London is one of the world's greatest cities, with a rich history, diverse culture and incredible amount of artistic works and architecture. It is no wonder that the city remains one of the world's go-to locations for students, business workers, artists and tourists alike. In fact, over 30 million individuals visit London every year to immerse themselves in what the city has to offer, including a multitude of museums, historical sights and unparalleled natural scenery. Moreover, the city has a plethora of highly-rated universities spread out across its entire region with specialties in a wide variety of subjects. There truly is something for everyone in the U.K.'s capital city.

The history of London itself extends back to 6,000 B.C., during the time of hunter-gatherers. In the thousands of years that followed, the city saw a number of rulers, attackers, and many tragedies, including plagues, fires and bombings during World War II. Today, the city remains the most financially prosperous in the U.K. and one of the most financially thriving worldwide. With more and more new people visiting London everywhere, it will no doubt remain very successful for years to come.

Quick Facts About London

With such a long history, London is bound to have an interesting fact or two. Below are the 5 move unique facts about this fascinating city:

  • Six Ravens Keep the City From 'Falling'. Previous ruler of the U.K., Charles II, insisted that six ravens must always remain in the Tower of London, or else the 'kingdom will fall.' Though the king made this order hundreds of years ago, seven ravens in total are still maintained here to this day. Talk about a long-standing superstition!
  • 'Big Ben' is Not the Name of the Famous Tower. The phrase 'Big Ben' will automatically conjure up a specific image for most -- that of the huge clock tower that strikes hourly over London. In fact, this famous tower is not even named Big Ben. Rather, in 2012, it was named the 'Elizabeth Tower' in honor of The Queen. In fact, Big Ben is the name of one of the bells in the clock.
  • Over 300 Languages Are Spoken in London. London is a city of diversity, with many of the city's residents being born-elsewhere or having immigrated to the city from various other countries. Today, over 300 languages can be found in the city, though English remains its primary language.
  • London Has Hosted the Olympic Games three times. One of the many records the city has broken, London has hosted the Olympic Games a total of 3 times -- in 1908, 1948 and 2012. Each period met its own challenges, but the city remains a popular choice for the Games, with some speculating another host year in the 2040's.
  • Becoming a Cabbie Driver in the City is Notoriously Hard. Though the contemporary era has brought such ride-sharing services as Uber and Lyft, becoming a taxi cab driver in London was and still is an exceptionally hard task requiring years of study and the passing of The Knowledge Test.


Area of London

London remains the biggest city in the U.K., covering 600 square miles or 1,500 kilometers. It consists of 32 boroughs in total.

Things to do in London

With such a diverse and large city, it can be hard to figure out just what to do in London. Popular tourist attractions include The Tower of London, The London Eye, Buckingham Palace and St Paul's Cathedral. Shoppers will want to check out Camden Market for the best in cutting-edge style and fashion or Carnaby Street for more high-end picks. Art lovers can't miss visiting one of London's many free public museums, including the British Museum, National Gallery, or Royal Academy of the Arts. Those who enjoy more immersive experiences can have such fun adventures as taking a Jack the Ripper tour of the city's spooky places or a trip to London Dungeon to learn about the city's vibrant past.

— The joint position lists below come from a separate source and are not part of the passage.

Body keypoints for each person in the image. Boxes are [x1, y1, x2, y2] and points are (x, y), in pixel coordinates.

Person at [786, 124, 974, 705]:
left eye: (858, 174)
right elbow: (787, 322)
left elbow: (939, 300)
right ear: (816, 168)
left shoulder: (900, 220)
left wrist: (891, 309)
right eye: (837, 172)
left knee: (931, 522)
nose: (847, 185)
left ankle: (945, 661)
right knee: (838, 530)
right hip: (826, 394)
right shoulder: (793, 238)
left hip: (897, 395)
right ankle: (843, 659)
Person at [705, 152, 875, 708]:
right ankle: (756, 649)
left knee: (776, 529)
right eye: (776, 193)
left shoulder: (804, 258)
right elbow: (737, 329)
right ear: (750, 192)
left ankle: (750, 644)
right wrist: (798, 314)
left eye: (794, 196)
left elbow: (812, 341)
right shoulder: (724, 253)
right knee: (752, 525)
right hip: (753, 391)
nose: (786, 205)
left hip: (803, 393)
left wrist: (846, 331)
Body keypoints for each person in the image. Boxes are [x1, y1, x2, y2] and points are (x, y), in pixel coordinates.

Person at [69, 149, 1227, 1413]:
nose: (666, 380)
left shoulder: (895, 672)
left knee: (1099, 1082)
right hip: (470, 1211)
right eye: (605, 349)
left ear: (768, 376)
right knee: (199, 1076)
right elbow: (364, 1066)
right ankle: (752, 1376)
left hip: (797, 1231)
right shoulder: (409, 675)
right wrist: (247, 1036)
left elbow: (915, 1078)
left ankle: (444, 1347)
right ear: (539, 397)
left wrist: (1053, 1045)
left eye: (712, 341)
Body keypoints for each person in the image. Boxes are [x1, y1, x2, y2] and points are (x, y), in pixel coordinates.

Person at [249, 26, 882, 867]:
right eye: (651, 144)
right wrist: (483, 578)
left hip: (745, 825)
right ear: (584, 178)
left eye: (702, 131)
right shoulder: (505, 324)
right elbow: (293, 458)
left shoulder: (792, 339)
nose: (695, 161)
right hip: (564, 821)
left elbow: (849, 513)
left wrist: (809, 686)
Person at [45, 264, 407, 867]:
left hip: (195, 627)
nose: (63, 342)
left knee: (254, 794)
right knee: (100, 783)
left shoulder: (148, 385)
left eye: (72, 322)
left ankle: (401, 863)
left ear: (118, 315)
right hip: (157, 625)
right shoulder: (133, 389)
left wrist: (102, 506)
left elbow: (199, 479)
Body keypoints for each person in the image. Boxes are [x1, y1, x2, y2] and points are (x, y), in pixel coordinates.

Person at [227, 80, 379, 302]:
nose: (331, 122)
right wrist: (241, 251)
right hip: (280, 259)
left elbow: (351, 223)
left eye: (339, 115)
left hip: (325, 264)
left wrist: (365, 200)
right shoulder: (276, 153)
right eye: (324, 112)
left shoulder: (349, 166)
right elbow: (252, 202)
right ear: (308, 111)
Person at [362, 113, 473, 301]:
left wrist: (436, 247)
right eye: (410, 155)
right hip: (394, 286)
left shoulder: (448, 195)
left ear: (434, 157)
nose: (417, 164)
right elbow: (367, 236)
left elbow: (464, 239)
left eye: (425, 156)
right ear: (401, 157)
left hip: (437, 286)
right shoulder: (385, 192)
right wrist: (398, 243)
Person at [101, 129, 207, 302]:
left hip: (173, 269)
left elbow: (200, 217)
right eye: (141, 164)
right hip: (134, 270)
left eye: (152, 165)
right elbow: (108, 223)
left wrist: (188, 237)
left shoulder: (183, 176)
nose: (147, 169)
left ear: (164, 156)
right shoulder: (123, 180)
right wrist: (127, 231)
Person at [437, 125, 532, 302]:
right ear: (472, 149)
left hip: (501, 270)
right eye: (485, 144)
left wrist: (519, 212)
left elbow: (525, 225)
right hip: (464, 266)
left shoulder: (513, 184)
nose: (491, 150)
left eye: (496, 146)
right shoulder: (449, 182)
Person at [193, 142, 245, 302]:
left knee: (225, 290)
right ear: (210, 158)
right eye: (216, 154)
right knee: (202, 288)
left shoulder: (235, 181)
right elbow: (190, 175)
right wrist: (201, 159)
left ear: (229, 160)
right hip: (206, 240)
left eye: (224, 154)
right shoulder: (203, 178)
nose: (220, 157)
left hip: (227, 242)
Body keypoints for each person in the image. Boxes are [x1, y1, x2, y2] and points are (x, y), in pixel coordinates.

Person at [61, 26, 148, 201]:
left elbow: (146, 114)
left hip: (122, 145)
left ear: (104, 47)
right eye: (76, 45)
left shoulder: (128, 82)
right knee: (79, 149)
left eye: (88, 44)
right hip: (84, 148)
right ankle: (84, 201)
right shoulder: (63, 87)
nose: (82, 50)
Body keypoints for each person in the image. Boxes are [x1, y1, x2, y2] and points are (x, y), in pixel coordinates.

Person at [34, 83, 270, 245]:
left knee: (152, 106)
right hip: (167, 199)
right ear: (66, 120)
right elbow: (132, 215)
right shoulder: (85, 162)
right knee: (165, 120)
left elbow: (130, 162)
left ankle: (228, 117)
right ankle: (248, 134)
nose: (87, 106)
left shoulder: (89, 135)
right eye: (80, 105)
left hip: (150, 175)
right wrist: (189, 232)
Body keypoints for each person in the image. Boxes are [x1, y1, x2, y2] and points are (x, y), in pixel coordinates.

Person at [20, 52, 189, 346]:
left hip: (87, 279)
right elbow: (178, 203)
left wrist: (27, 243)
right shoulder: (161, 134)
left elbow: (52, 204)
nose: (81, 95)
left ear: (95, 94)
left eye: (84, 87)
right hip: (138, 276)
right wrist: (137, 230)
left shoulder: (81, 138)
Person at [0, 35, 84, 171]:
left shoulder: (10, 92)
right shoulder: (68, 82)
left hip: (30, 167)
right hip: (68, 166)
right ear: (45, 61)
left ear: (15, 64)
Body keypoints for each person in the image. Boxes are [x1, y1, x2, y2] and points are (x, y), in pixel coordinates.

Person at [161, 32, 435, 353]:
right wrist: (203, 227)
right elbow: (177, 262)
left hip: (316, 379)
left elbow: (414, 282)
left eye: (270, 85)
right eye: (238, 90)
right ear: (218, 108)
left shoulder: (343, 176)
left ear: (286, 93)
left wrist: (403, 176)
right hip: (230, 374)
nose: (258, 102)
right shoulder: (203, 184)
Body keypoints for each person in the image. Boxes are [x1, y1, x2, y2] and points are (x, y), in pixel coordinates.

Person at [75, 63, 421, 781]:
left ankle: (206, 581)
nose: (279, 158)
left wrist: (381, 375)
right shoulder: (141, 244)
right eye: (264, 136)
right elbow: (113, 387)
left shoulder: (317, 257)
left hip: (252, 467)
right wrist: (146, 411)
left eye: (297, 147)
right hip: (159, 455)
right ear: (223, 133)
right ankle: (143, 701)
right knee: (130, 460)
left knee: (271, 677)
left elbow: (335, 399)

The closest cities that border London include Watford, Slough, Crawley, Luton and Chelmsford. London is also surrounded by plenty of bodies of water beside the famous River Thames, including numerous lakes in many of the city's natural parks. Some of the most popular include lakes in Victoria Park, Hyde Park and Regent's Park.

Getting There

Thankfully, there are several ways to travel to and from London for every kind of traveler out there. London's railroad system remains a favorite for many due to its ease and efficiency, with King's Cross acting as the main railroad hub. Alternatively, those driving can use the country's motorways, with the M25 motorway being London's biggest. Alternative routes include taking the M1, M2, M3, M4, M11, M20, M23, M25 and M40 motorways. Lastly, the major airports include Heathrow and Gatwick. These airports can be connected to London via railway, subway, buses or cabs.

Anyone could spend a lifetime in London and still not have enough time to explore all that the city has to offer, making it one of the most exciting and intriguing cities on Earth!